Récits de vie

La fête des mères : Faites du passé un présent !

Ah, la fête des mères ! Période chérie et heureuse où les mamans se voient offrir toutes sortes de cadeaux réalisés par les petites mains de leur progéniture.

Ah, ces dessins, collages, poèmes, boîtes en carton, bougeoirs, dessous de plats qui sont venus ainsi garnir le cœur de nos mamans et les placards de la cuisine… Difficile de tous les énumérer !


Bien sûr, recevoir le fruit du travail acharné de son enfant est toujours un moment émouvant pour une maman.

Elle imagine bien nos petits doigts maladroits tout collés, les pots de peinture consommés ou pires renversés, les mètres de feuilles coloriées puis découpées pour arriver jusqu’à cet objet original qu’elle tient maintenant dans ses mains… La fête des mères est un vrai marathon pour les enfants et nous avons été bien courageux en vérité de nous lancer plusieurs années durant dans cette épreuve, sous le pilotage inspiré de nos téméraires maîtresses.

Devenue adulte, je me dois d’être lucide et honnête même si cela attriste la petite fille que j’ai été : malgré toute ma bonne volonté, le résultat obtenu après ces heures passées à me concentrer sur ce fichu cadeau ne se révélait pas toujours à la hauteur de mes espérances.  J’ai vécu, probablement comme vous, ces moments de remise en question au moment d’offrir son présent, ces moments où l’on croise les doigts pour que la pince à linge ne se soit pas encore décollée ou que la poterie ne soit pas cassée lors de son voyage dans le cartable… Même sur des œuvres plus simples, j’avais souvent des états d’âme d’ordre esthétique et je comptais sur l’aveuglement de l’amour maternel pour me sauver la mise…

Vous trouvez que j’exagère ? Prenons un exemple avec ce cadeau de la fête des mères qui m’a particulièrement marqué. Ma mère probablement aussi !

Il s’agissait d’un tableau de légumes secs collés sur une jolie plaque de contreplaquée, confectionné en grande section de maternelle. L’œuvre, d’une dimension assez imposante, représentait une scène de la truculente histoire « roule Galette ». Vous avez oublié cette célébrissime histoire racontée à des générations d’enfants ? Je vous aide, je vous fais le pitch.  Une vieille – oui c’est comme cela qu’on l’appelle dans le livre – décide de cuisiner une galette pour son mari. Manque de chance, elle n’a plus de farine. La voilà contrainte de balayer le grenier pour ramasser quelques grains de blé en vue de confectionner de la farine puis de réaliser son gâteau.

DONNÉES ENREGISTRÉES
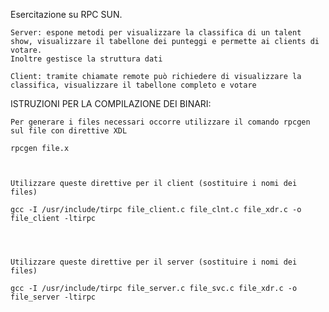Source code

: Esercitazione su RPC SUN.

	Server: espone metodi per visualizzare la classifica di un talent show, visualizzare il tabellone dei punteggi e permette ai clients di votare.
	Inoltre gestisce la struttura dati

	Client: tramite chiamate remote può richiedere di visualizzare la classifica, visualizzare il tabellone completo e votare

ISTRUZIONI PER LA COMPILAZIONE DEI BINARI:

	Per generare i files necessari occorre utilizzare il comando rpcgen sul file con direttive XDL

	rpcgen file.x



	Utilizzare queste direttive per il client (sostituire i nomi dei files)

	gcc -I /usr/include/tirpc file_client.c file_clnt.c file_xdr.c -o file_client -ltirpc




	Utilizzare queste direttive per il server (sostituire i nomi dei files)

	gcc -I /usr/include/tirpc file_server.c file_svc.c file_xdr.c -o file_server -ltirpc

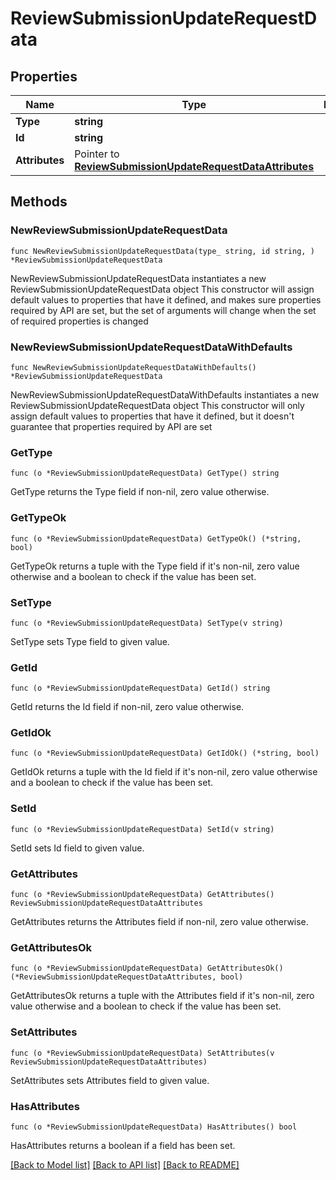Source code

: # ReviewSubmissionUpdateRequestData

## Properties

Name | Type | Description | Notes
------------ | ------------- | ------------- | -------------
**Type** | **string** |  | 
**Id** | **string** |  | 
**Attributes** | Pointer to [**ReviewSubmissionUpdateRequestDataAttributes**](ReviewSubmissionUpdateRequestDataAttributes.md) |  | [optional] 

## Methods

### NewReviewSubmissionUpdateRequestData

`func NewReviewSubmissionUpdateRequestData(type_ string, id string, ) *ReviewSubmissionUpdateRequestData`

NewReviewSubmissionUpdateRequestData instantiates a new ReviewSubmissionUpdateRequestData object
This constructor will assign default values to properties that have it defined,
and makes sure properties required by API are set, but the set of arguments
will change when the set of required properties is changed

### NewReviewSubmissionUpdateRequestDataWithDefaults

`func NewReviewSubmissionUpdateRequestDataWithDefaults() *ReviewSubmissionUpdateRequestData`

NewReviewSubmissionUpdateRequestDataWithDefaults instantiates a new ReviewSubmissionUpdateRequestData object
This constructor will only assign default values to properties that have it defined,
but it doesn't guarantee that properties required by API are set

### GetType

`func (o *ReviewSubmissionUpdateRequestData) GetType() string`

GetType returns the Type field if non-nil, zero value otherwise.

### GetTypeOk

`func (o *ReviewSubmissionUpdateRequestData) GetTypeOk() (*string, bool)`

GetTypeOk returns a tuple with the Type field if it's non-nil, zero value otherwise
and a boolean to check if the value has been set.

### SetType

`func (o *ReviewSubmissionUpdateRequestData) SetType(v string)`

SetType sets Type field to given value.


### GetId

`func (o *ReviewSubmissionUpdateRequestData) GetId() string`

GetId returns the Id field if non-nil, zero value otherwise.

### GetIdOk

`func (o *ReviewSubmissionUpdateRequestData) GetIdOk() (*string, bool)`

GetIdOk returns a tuple with the Id field if it's non-nil, zero value otherwise
and a boolean to check if the value has been set.

### SetId

`func (o *ReviewSubmissionUpdateRequestData) SetId(v string)`

SetId sets Id field to given value.


### GetAttributes

`func (o *ReviewSubmissionUpdateRequestData) GetAttributes() ReviewSubmissionUpdateRequestDataAttributes`

GetAttributes returns the Attributes field if non-nil, zero value otherwise.

### GetAttributesOk

`func (o *ReviewSubmissionUpdateRequestData) GetAttributesOk() (*ReviewSubmissionUpdateRequestDataAttributes, bool)`

GetAttributesOk returns a tuple with the Attributes field if it's non-nil, zero value otherwise
and a boolean to check if the value has been set.

### SetAttributes

`func (o *ReviewSubmissionUpdateRequestData) SetAttributes(v ReviewSubmissionUpdateRequestDataAttributes)`

SetAttributes sets Attributes field to given value.

### HasAttributes

`func (o *ReviewSubmissionUpdateRequestData) HasAttributes() bool`

HasAttributes returns a boolean if a field has been set.


[[Back to Model list]](../README.md#documentation-for-models) [[Back to API list]](../README.md#documentation-for-api-endpoints) [[Back to README]](../README.md)


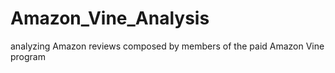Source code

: # Amazon_Vine_Analysis
analyzing Amazon reviews composed by members of the paid Amazon Vine program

EXERCICES
1: Dans le texte sur la fête des mères, en quelle classe la narratrice a-t-elle confectionné le tableau de légumes secs ?
2: Recopiez le passage du texte sur la fête des mères allant de « La fête des mères : Faites » jusqu'à « de leur progéniture. », en y remplaçant « cadeaux » par « présents ».

CORRIGÉ DES EXERCICES
1: En grande section de maternelle.

2:
La fête des mères : Faites du passé un présent !

Ah, la fête des mères ! Période chérie et heureuse où les mamans se voient offrir toutes sortes de présents réalisés par les petites mains de leur progéniture.